**What you have to do:** Below are the entries; return every line among them that holds the word "turned".

**Data listing:**

# # #

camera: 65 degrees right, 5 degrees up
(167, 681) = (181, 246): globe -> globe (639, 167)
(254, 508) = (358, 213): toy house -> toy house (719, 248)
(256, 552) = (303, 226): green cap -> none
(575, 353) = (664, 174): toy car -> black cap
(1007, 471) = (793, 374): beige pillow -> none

# # #

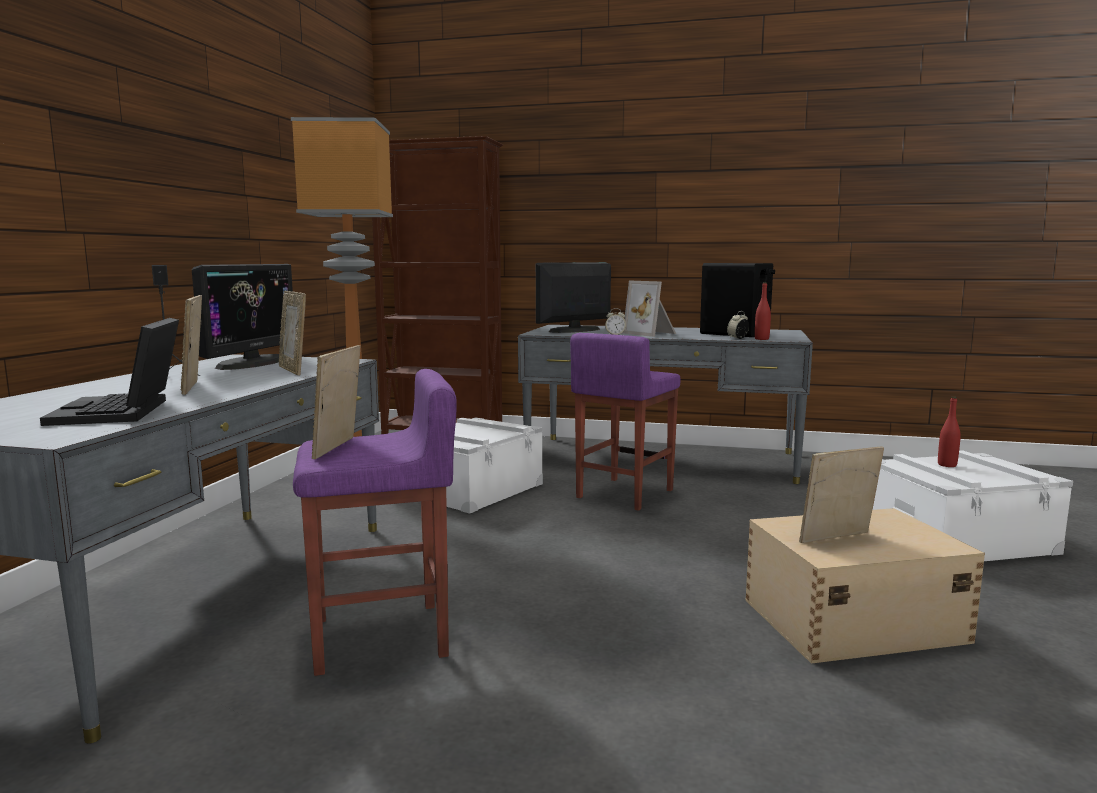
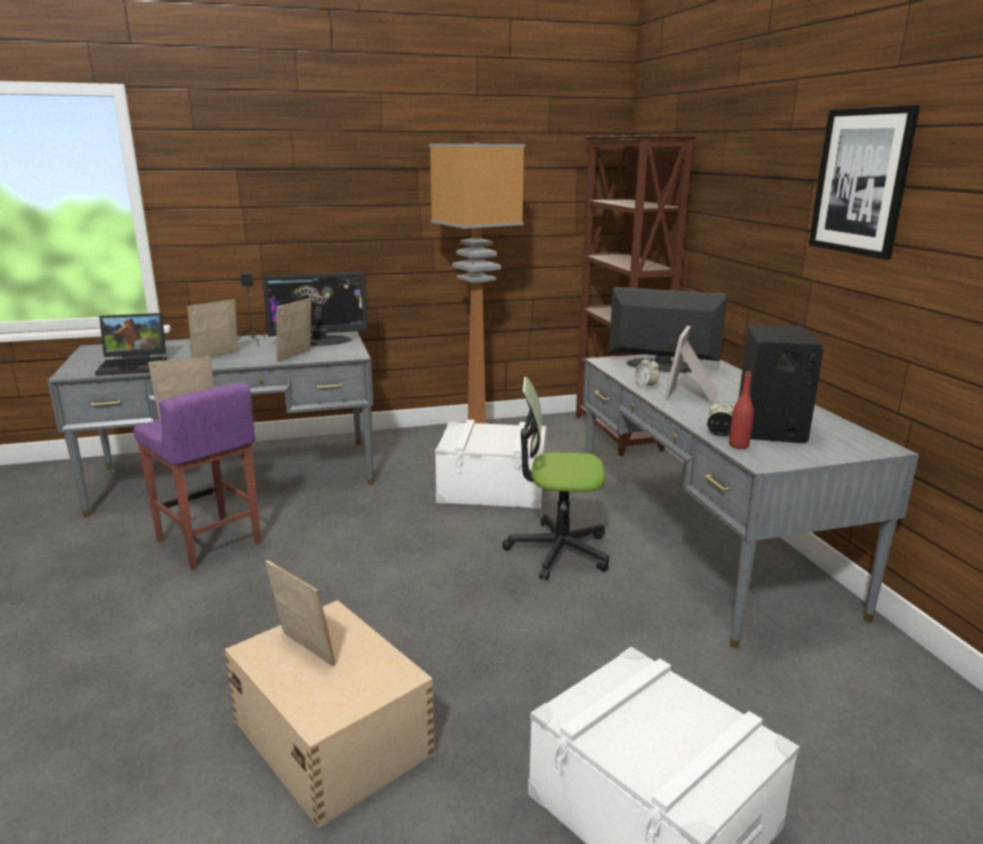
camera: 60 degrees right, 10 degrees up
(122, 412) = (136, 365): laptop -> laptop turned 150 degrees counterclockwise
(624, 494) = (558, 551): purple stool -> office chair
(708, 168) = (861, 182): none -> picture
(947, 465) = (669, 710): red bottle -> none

# # #

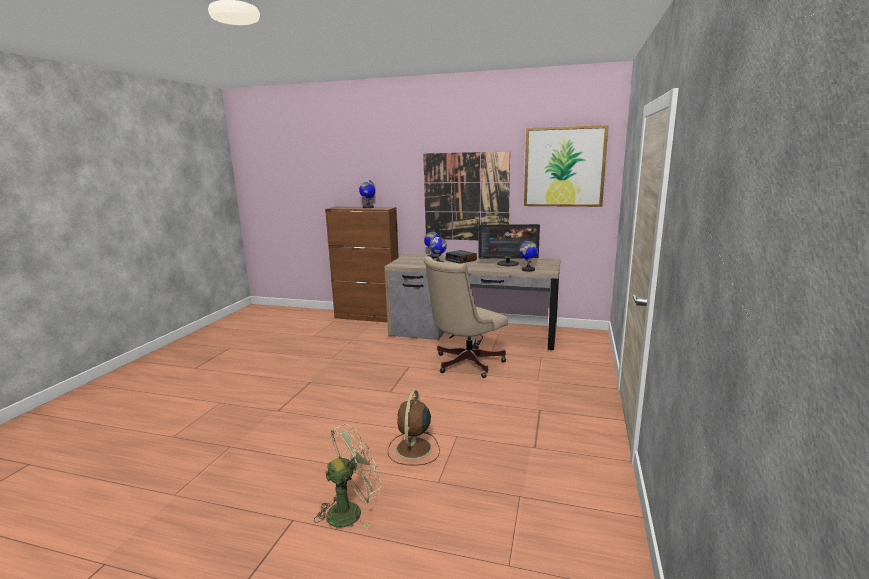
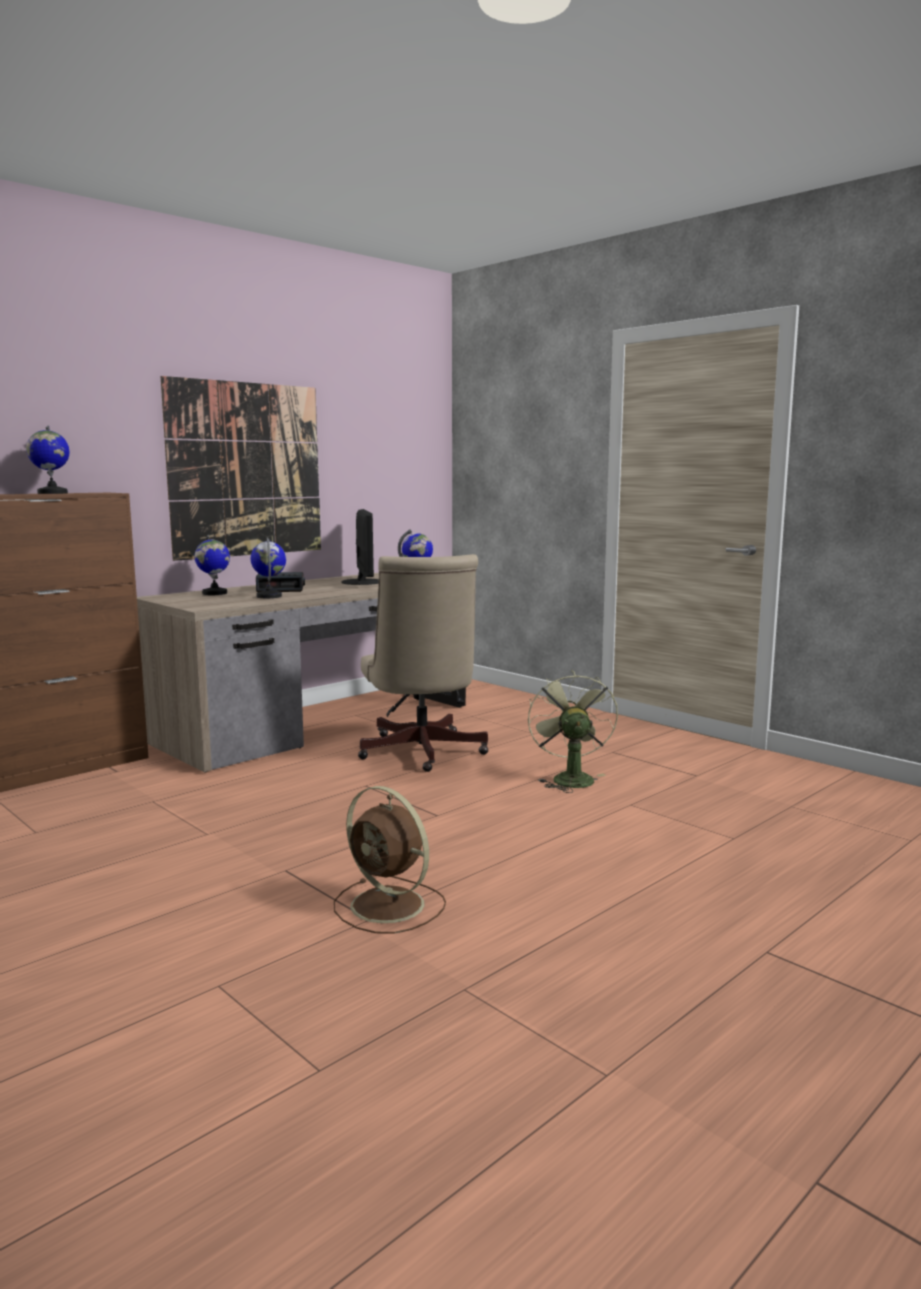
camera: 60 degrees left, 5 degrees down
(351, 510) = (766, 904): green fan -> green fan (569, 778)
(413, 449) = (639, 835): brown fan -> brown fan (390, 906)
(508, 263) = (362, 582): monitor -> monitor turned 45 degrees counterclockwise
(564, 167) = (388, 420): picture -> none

# # #

**Task solution:**
(122, 412) = (136, 365): laptop -> laptop turned 150 degrees counterclockwise
(508, 263) = (362, 582): monitor -> monitor turned 45 degrees counterclockwise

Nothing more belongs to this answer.